【日本シリーズ2024】「これぞエースのピッチング!」 森福允彦が語った東克樹とスチュワートの違い
場所をソフトバンクの本拠地・福岡に移して行なわれた日本シリーズ第3戦。DeNAは10月12日以来となる東克樹が先発。7回を投げ10安打を浴びるも、1失点に抑える好投。また打つほうでは、リードオフマンの桑原将志が決勝ホームランを含む2安打と活躍。投打がしっかりかみ合い、DeNAが4対1で勝利。日本シリーズ初勝利を挙げた。勝敗を分けたポイントはどこにあったのか。ソフトバンク時代に日本シリーズを経験している森福允彦氏に解説してもらった。
日本シリーズ第3戦で好投したDeANの東克樹 photo by Kyodo Newsこの記事に関連する写真を見る
【嫌な流れを断ち切った東克樹の粘投】
── 日本シリーズ第3戦目でDeNAがようやく1勝しました。勝因はどこにあったと思いますか。
森福 先発した東投手の粘りの投球に尽きます。
── 東投手は太ももの肉離れで、阪神とのクライマックスシリーズ(CS)ファーストステージ第1戦以来の登板となりました。

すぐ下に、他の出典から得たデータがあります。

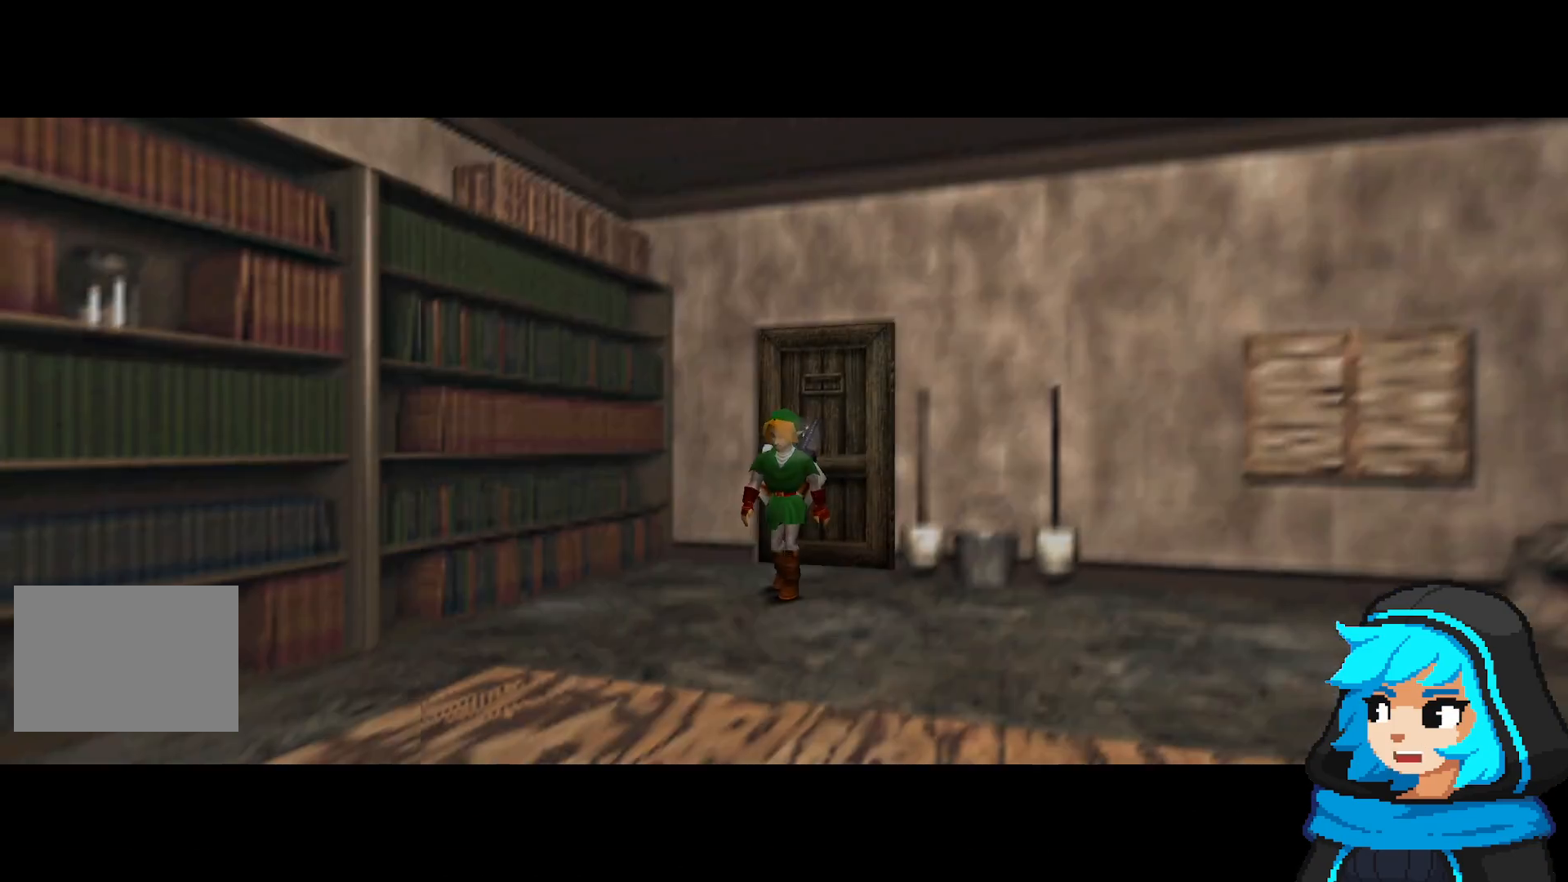
{"dt_ms": 500, "buttons": [], "left_stick": "down", "events": [[350, "left_stick", "down"]]}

森福 コンディションは万全ではなかったと思います。それでもしっかりコントロールしていましたし、7回を投げて10安打を許しましたが、先頭打者はひとりも出していません。ソフトバンクの強力打線を相手に、ある程度打たれることは想定していたと思うのですが、それでも先頭打者をしっかり打ち取ったことで、気持ちに余裕が生まれた。そこが一番大きかったですね。
── 初回に1点を先制した直後、すぐに同点にされるなど、嫌な流れだったと思います。
森福 ゲッツーかなと思ったら、ショート・森敬斗選手がファンブルしてランナーを残し、近藤健介選手のタイムリーで同点。もしあそこでもう1点追加されていると、流れは一気にソフトバンクに傾いていたんじゃないかと。失点こそしましたが、よく同点でとどめたなと思います。
── DeNAは3回表、4回表と2イニング連続して無死一、二塁のチャンスをつくりながらも無得点。ピッチャーにとっては、厳しい展開だったと思います。
森福 東投手も勝ち越されると厳しくなるのはわかっていたはずです。だからといって、慎重になりすぎることなく、しっかりゾーンで勝負できていました。ランナーは背負うのですが、ストライクで勝負できているからリズムは悪くならない。「これぞエースピッチング!」だったと思います。